§ Records shown

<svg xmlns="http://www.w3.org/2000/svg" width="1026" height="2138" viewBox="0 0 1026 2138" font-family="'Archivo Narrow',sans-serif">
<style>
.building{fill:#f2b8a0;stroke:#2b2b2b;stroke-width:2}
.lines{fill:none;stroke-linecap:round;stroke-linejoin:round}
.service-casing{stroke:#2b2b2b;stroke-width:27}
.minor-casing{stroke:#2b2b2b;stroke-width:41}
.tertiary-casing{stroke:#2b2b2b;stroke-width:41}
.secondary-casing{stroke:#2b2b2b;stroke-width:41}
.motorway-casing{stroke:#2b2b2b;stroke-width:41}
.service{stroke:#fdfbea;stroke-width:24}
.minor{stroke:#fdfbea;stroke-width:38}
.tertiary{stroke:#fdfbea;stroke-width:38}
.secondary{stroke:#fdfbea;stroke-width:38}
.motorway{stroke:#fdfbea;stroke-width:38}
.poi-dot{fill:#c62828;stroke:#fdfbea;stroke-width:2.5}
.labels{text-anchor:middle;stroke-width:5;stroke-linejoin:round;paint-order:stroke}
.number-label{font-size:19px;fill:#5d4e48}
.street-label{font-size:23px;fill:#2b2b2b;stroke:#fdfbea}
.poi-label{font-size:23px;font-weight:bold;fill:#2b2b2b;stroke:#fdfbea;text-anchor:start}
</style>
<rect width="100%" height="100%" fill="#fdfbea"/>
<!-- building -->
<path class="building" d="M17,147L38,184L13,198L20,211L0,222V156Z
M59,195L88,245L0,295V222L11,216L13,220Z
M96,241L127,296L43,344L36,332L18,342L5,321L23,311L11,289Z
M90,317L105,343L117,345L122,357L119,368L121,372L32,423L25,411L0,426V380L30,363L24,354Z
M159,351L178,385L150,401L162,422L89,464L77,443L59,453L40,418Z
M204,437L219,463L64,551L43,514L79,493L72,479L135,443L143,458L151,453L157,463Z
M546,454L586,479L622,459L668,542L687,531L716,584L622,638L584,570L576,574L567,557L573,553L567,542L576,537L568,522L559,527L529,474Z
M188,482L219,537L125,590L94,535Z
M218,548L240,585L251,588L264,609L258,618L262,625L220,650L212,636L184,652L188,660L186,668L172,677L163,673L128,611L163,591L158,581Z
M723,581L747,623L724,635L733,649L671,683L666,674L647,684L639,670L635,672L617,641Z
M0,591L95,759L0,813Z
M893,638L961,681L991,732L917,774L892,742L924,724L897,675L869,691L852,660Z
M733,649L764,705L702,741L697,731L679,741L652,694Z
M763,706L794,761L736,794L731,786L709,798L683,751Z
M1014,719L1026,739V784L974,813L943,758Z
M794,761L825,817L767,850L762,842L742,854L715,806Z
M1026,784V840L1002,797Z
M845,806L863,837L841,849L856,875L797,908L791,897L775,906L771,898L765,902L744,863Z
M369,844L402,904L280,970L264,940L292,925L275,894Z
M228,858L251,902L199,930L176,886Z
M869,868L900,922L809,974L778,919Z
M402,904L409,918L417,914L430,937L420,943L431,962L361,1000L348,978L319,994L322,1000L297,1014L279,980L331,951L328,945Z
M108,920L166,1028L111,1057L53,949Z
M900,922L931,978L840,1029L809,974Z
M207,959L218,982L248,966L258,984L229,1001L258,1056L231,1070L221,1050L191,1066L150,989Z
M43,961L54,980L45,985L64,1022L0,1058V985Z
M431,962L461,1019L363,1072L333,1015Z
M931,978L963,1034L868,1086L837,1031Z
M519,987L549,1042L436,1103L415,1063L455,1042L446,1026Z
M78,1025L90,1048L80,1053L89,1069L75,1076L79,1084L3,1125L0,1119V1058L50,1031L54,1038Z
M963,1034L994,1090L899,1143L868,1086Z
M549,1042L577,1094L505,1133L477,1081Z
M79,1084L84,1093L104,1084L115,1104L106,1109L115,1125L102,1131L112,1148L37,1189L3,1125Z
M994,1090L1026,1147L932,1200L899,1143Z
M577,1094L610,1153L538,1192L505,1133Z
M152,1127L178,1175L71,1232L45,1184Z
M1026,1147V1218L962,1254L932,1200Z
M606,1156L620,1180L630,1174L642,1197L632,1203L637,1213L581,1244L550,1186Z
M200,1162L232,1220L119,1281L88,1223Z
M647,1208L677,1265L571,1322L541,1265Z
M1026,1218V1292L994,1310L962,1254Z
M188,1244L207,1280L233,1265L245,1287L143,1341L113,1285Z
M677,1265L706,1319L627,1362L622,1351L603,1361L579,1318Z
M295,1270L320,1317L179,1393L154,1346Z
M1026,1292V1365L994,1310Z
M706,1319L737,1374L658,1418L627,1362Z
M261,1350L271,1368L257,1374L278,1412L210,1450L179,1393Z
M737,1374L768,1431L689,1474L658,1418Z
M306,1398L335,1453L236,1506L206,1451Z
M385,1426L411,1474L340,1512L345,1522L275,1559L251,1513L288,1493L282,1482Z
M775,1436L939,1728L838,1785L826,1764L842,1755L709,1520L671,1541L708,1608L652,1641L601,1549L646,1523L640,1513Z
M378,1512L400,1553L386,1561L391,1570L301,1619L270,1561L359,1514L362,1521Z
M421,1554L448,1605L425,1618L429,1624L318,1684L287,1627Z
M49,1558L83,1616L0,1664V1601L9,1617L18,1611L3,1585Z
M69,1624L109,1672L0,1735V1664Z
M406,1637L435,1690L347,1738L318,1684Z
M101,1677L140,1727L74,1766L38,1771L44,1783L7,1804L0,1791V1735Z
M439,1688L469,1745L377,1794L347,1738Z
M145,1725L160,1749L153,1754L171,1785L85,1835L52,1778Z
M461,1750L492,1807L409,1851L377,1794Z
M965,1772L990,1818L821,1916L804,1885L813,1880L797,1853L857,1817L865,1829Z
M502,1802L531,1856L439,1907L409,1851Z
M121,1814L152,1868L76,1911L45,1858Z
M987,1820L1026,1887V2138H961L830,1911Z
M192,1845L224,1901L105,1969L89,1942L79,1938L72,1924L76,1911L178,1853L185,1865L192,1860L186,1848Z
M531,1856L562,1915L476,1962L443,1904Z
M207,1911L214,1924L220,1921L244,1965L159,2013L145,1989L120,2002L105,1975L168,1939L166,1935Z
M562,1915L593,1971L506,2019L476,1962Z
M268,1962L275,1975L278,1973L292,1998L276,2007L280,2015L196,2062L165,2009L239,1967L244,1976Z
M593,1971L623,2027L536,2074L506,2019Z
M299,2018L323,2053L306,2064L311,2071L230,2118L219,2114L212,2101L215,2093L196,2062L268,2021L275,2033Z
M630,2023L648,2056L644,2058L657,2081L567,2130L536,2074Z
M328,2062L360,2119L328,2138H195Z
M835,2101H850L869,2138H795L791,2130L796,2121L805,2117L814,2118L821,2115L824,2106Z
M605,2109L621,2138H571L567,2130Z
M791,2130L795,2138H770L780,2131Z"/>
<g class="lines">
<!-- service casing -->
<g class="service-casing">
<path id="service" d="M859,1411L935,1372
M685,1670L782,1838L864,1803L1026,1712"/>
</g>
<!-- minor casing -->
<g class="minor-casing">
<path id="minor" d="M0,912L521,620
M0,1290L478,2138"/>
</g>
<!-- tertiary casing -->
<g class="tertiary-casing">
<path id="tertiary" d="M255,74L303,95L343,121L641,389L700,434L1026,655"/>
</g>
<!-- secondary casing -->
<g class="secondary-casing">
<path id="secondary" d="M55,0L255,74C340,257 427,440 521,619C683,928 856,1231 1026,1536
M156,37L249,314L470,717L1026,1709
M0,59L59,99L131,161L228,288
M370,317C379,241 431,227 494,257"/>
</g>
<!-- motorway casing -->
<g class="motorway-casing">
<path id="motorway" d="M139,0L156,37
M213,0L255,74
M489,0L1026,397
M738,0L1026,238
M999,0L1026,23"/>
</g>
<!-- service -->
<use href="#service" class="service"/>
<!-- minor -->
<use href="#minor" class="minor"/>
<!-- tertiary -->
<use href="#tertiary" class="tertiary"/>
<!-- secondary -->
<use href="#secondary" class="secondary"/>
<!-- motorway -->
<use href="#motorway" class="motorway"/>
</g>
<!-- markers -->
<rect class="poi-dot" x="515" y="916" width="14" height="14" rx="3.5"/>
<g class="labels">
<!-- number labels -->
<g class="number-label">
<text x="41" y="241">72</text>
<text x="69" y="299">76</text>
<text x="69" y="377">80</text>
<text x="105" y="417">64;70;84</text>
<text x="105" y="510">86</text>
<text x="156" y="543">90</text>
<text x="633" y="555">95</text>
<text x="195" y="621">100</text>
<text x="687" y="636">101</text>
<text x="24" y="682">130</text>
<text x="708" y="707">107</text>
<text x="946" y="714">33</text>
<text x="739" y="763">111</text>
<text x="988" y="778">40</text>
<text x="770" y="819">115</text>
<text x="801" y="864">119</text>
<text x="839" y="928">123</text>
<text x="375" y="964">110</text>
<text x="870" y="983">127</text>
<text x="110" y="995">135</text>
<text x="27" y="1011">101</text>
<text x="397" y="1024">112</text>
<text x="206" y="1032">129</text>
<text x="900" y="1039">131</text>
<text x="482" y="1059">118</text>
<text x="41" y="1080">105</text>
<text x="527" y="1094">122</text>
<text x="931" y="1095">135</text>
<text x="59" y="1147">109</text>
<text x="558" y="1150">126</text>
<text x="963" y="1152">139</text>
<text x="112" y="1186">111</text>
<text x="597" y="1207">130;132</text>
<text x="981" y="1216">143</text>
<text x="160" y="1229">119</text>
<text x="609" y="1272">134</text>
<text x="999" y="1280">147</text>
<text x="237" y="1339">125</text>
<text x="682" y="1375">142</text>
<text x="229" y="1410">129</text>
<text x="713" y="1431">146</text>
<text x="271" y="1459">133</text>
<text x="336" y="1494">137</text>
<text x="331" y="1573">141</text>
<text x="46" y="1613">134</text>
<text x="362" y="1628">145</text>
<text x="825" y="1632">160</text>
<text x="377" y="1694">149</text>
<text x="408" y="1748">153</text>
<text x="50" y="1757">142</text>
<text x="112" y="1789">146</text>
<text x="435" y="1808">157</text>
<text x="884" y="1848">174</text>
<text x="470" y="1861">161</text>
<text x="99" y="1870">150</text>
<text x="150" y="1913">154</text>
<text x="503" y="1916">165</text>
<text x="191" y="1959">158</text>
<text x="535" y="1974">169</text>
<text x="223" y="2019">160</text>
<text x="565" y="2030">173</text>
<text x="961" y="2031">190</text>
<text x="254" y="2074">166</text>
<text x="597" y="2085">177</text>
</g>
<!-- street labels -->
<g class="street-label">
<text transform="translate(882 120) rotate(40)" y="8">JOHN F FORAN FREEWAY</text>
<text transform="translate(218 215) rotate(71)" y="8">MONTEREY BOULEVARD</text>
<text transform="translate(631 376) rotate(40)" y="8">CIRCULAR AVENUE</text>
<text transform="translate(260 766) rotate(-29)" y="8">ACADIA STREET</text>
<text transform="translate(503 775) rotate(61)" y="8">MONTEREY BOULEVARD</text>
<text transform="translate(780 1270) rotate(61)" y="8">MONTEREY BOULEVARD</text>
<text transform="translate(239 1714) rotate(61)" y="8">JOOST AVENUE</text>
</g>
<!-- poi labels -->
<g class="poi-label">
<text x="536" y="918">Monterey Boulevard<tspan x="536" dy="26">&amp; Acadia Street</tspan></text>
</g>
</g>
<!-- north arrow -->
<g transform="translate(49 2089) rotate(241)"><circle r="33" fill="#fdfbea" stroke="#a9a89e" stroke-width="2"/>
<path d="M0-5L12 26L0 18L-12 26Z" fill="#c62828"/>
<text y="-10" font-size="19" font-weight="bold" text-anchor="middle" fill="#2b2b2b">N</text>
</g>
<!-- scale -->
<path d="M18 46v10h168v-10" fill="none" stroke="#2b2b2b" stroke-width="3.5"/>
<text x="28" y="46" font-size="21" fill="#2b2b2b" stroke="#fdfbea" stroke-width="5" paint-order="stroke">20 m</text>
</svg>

§ Task details
Could you write out, exactly, each line of the data above from the one containing "F FORAN FREEWAY</text>" through the last, including both?

§ Response for this exercise
<text transform="translate(882 120) rotate(40)" y="8">JOHN F FORAN FREEWAY</text>
<text transform="translate(218 215) rotate(71)" y="8">MONTEREY BOULEVARD</text>
<text transform="translate(631 376) rotate(40)" y="8">CIRCULAR AVENUE</text>
<text transform="translate(260 766) rotate(-29)" y="8">ACADIA STREET</text>
<text transform="translate(503 775) rotate(61)" y="8">MONTEREY BOULEVARD</text>
<text transform="translate(780 1270) rotate(61)" y="8">MONTEREY BOULEVARD</text>
<text transform="translate(239 1714) rotate(61)" y="8">JOOST AVENUE</text>
</g>
<!-- poi labels -->
<g class="poi-label">
<text x="536" y="918">Monterey Boulevard<tspan x="536" dy="26">&amp; Acadia Street</tspan></text>
</g>
</g>
<!-- north arrow -->
<g transform="translate(49 2089) rotate(241)"><circle r="33" fill="#fdfbea" stroke="#a9a89e" stroke-width="2"/>
<path d="M0-5L12 26L0 18L-12 26Z" fill="#c62828"/>
<text y="-10" font-size="19" font-weight="bold" text-anchor="middle" fill="#2b2b2b">N</text>
</g>
<!-- scale -->
<path d="M18 46v10h168v-10" fill="none" stroke="#2b2b2b" stroke-width="3.5"/>
<text x="28" y="46" font-size="21" fill="#2b2b2b" stroke="#fdfbea" stroke-width="5" paint-order="stroke">20 m</text>
</svg>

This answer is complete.